Fortunately, such multifacetedness is rarely called upon. Nevertheless, the U.S., European, Asian, Australian, Canadian and Latin American editions often have different cover stories each week. And all of them create much of their own content.

We've exercised this flexibility for a couple of decades now, but our ability to target our audiences' interests increased substantially after 1996, the year we decentralized our international editorial operations and appointed Christopher Redman and Donald Morrison, two longtime veterans of TIME, as regional editors in London and Hong Kong. This week we are proud to announce the first cycle of successions in this successful enterprise. Redman, editor of TIME Europe, is returning to shoe-leather journalism as an editor-at-large based in London, stepping back into the world of what he calls "real" journalism reporting and writing stories rather than shepherding other people's prose into print." Not that Redman has had an unexciting tenure. During the past few weeks alone, he has directed coverage of the fall of Slobodan Milosevic and the crisis in the Middle East.
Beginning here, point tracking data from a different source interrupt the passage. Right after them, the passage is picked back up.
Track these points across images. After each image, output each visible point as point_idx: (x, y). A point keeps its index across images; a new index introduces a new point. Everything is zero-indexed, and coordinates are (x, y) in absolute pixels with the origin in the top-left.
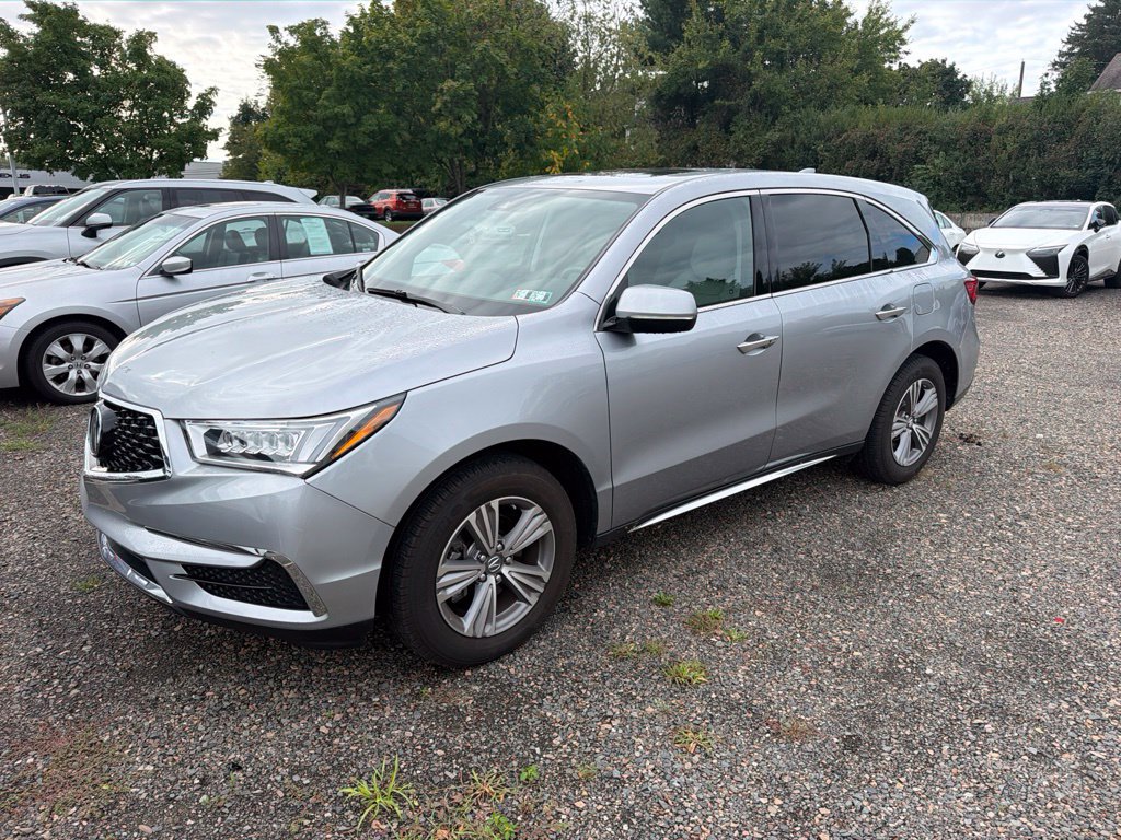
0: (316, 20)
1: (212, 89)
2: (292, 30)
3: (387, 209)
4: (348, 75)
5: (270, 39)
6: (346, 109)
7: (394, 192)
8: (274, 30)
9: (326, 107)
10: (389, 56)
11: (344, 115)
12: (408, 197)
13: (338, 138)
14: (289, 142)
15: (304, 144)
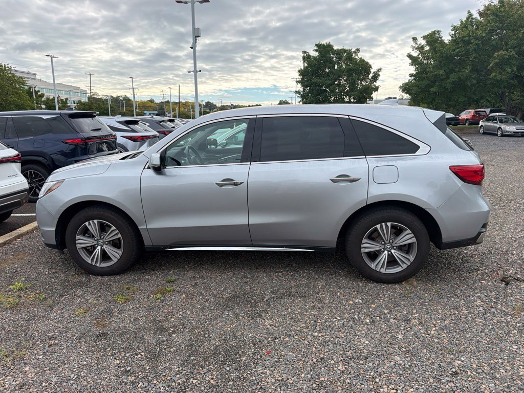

Redman will be succeeded not by one person but two: Don Morrison and his wife Ann. Don, who was Chris' counterpart at our Asian edition, and Ann, editor of our sister publication Asiaweek, have been in Hong Kong for six-and-a-half years now, and in a couple of months would have qualified for permanent residency in Hong Kong. Since 1996, the Morrisons and their respective magazines have overseen some of the most historic developments on the continent, including the handover of Hong Kong to China, the Asian financial crisis and the fall of Suharto. Says Ann, who came to Time from Fortune magazine: "What will I miss least? Press controls in many of our major markets." "We've lived in Europe before," says Don, "so it holds no terrors for us except the prospect of explaining European monetary union."